Villains and vengeance in The Wolverine

17:00, Jul 27 2013
Hugh Jackman and Svetlana Khodchenkova get their claws out in this sixth instalment from the X-Men franchise.

The Wolverine (M) 126 mins ★★★

Wolverine's claws come out for the sixth time in this latest instalment from the X-Men franchise.

After waking up from a bad dream in a Canadian forest, Wolverine (aka Logan) is looking more like Hugh Jackman's Les Miserables character Jean Valjean, with scruffy clothes and long, lank hair.

He is soon whisked away to Japan by Yukio (Rila Fukushima), a cartoonish assassin eager to fulfil her boss Yashida's dying wish of saying goodbye to Logan. (We find out, through an early flashback, that the immortal Logan saved Yashida from the atomic bomb in Nagasaki, and the former Japanese soldier has never forgotten.) Yashida is now a successful businessman and once Logan reunites with his acquaintance on his death bed, the multi-faceted plot narrows in on Logan and his task to protect Yashida's granddaughter, Mariko (Tao Okamoto), from her father's evil henchmen, while protecting himself from Viper (Svetlana Khodchenkova), a mutant who brings true meaning to the phrase "acid tongue". Cluttered with villains, The Wolverine attacks familiar themes of vengeance while Logan again grapples with his immortality.

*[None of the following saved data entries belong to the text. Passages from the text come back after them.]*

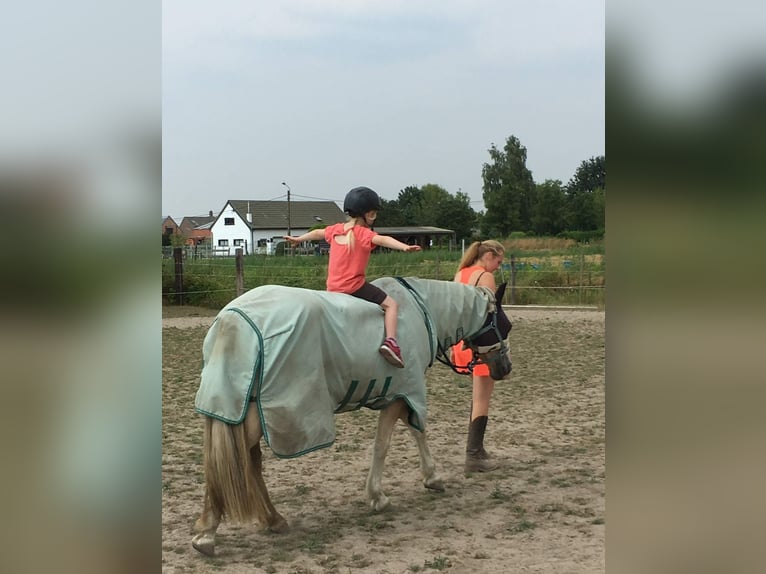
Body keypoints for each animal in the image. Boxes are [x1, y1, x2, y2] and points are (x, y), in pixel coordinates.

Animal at [192, 276, 516, 556]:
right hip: (251, 417)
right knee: (224, 462)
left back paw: (272, 519)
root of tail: (236, 319)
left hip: (238, 408)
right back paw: (207, 532)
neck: (420, 308)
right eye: (505, 324)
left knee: (247, 462)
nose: (505, 368)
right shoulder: (404, 394)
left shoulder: (400, 396)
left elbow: (413, 434)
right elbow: (393, 441)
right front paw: (382, 495)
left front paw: (428, 479)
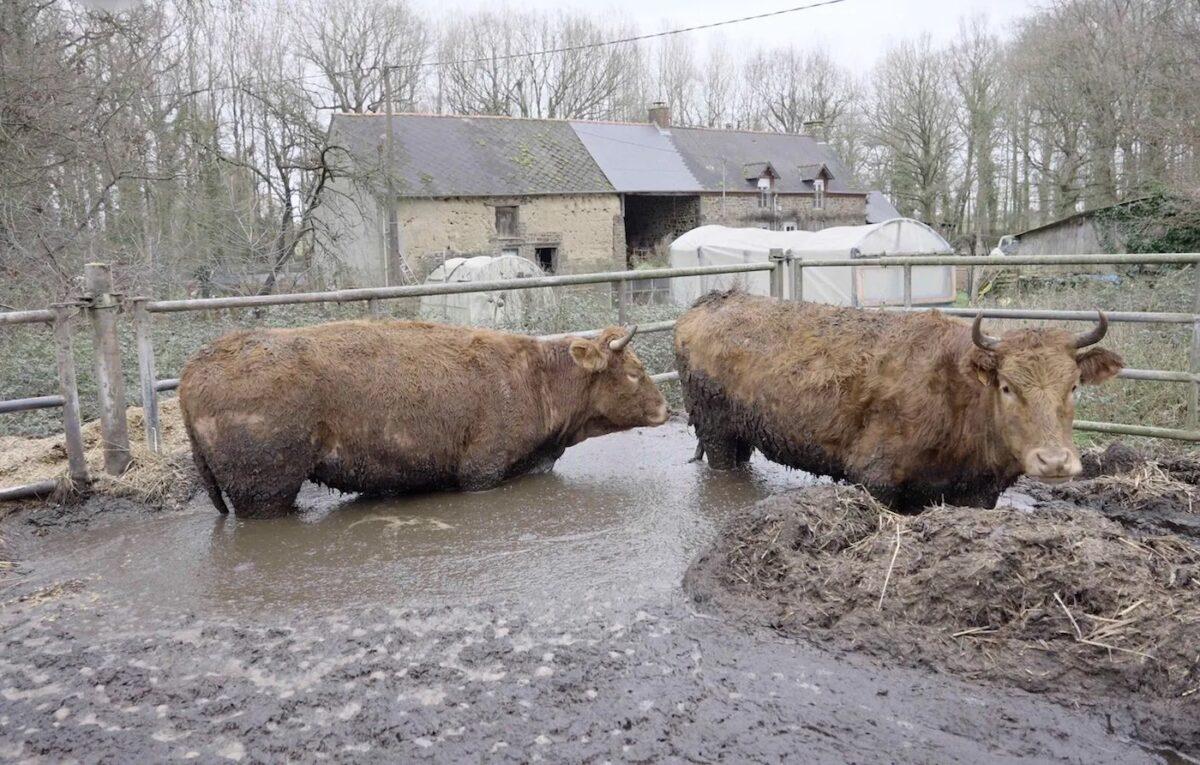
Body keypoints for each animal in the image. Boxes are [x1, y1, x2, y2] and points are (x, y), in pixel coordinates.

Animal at [178, 321, 672, 517]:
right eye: (634, 371)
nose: (667, 407)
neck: (535, 380)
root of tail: (194, 368)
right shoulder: (480, 472)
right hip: (263, 492)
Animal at [676, 290, 1123, 513]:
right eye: (1008, 387)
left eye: (1074, 386)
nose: (1055, 461)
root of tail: (714, 299)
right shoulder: (874, 478)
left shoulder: (980, 492)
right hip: (716, 432)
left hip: (740, 434)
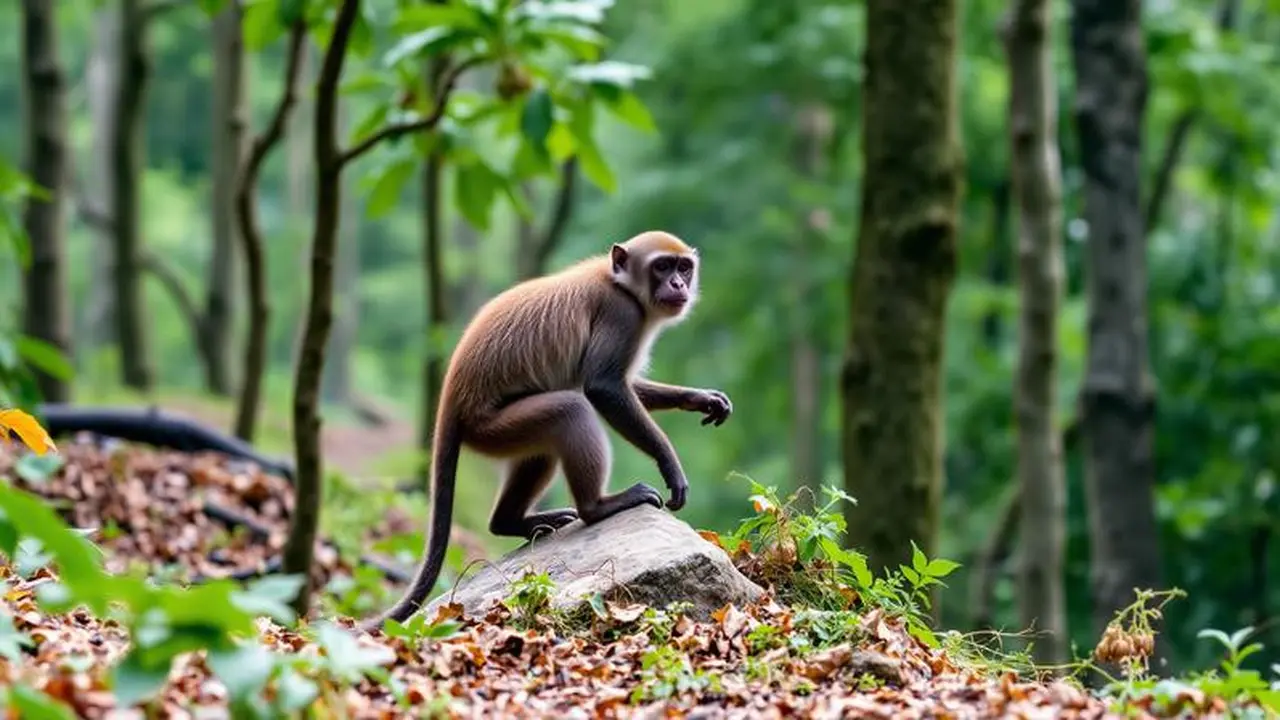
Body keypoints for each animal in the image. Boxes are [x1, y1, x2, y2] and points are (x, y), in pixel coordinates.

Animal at [360, 230, 732, 631]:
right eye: (662, 267)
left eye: (684, 267)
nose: (678, 284)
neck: (620, 283)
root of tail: (452, 395)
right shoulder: (621, 314)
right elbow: (603, 387)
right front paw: (670, 466)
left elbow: (620, 385)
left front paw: (701, 399)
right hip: (488, 427)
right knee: (572, 410)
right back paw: (597, 507)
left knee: (543, 446)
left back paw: (512, 521)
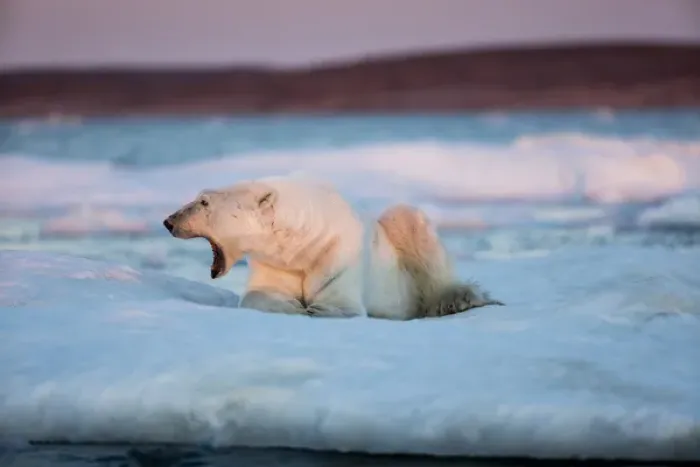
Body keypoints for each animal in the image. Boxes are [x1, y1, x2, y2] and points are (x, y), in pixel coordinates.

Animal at [162, 175, 503, 319]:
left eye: (203, 202)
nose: (168, 221)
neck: (302, 240)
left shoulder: (337, 253)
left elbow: (340, 304)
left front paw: (311, 307)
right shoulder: (275, 262)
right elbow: (259, 295)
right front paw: (289, 304)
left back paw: (458, 299)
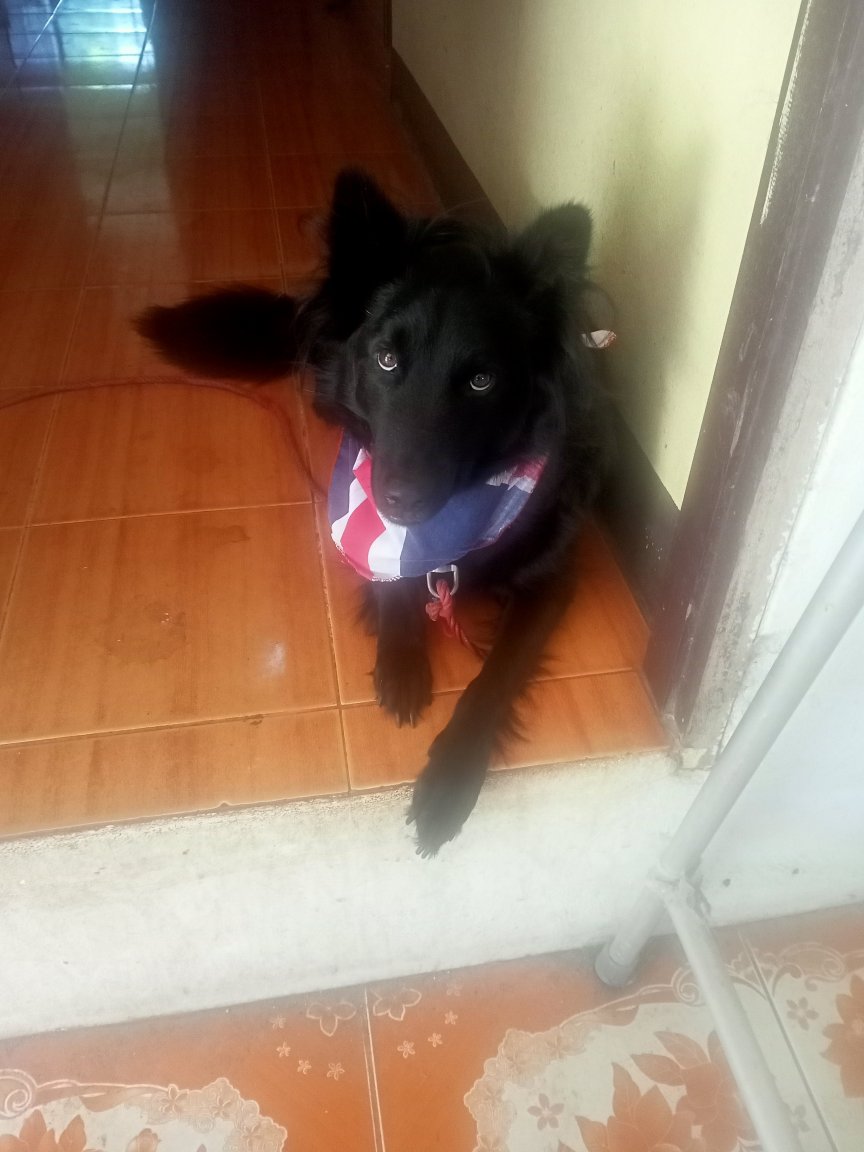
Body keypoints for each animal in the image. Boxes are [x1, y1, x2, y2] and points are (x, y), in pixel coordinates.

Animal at [137, 169, 613, 855]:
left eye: (482, 381)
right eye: (386, 360)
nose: (401, 499)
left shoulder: (551, 579)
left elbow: (493, 680)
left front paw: (450, 779)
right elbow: (392, 577)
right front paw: (401, 660)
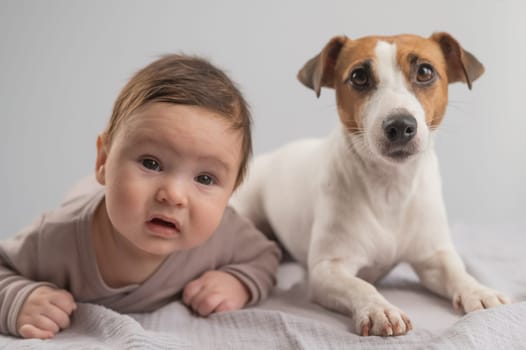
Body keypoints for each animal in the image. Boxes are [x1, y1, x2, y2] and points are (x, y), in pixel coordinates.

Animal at [231, 32, 512, 336]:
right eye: (359, 76)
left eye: (425, 72)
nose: (399, 125)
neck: (390, 187)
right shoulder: (328, 269)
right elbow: (360, 285)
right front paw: (380, 309)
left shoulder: (432, 256)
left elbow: (457, 271)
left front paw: (479, 291)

Directed by James Mangold (Walk the Line, Knight and Day), The Wolverine follows 2009's X-Men Origins: Wolverine and 2011's X-Men: First Class, both poorly received (a seventh X-Men film will be released next year, though director Bryan Singer is back at the helm after directing the franchise's acclaimed X-Men and X2).

There's a lot going on in The Wolverine: An army of nimble ninjas seem to have complicated motives, Mariko's treacherous father has an apparently unlimited supply of tenacious henchmen, while Logan must juggle Mariko, Viper and his dream encounters with Jean (Famke Janssen). X-Men fans will recognise Jean as the mutant Logan had to kill in X-Men: The Last Stand. Here she appears in cheesy fantasies attempting to draw Logan into the afterlife.

It's a bit lacklustre but The Wolverine has its merits. Jackman is reliably brilliant and Fukushima and Okamoto are both beguiling in their supporting roles. The setting of Japan and a unique backstory propels this film from being just another generic action flick. While it still entertains, this film will perhaps hold more favour with fans of the franchise.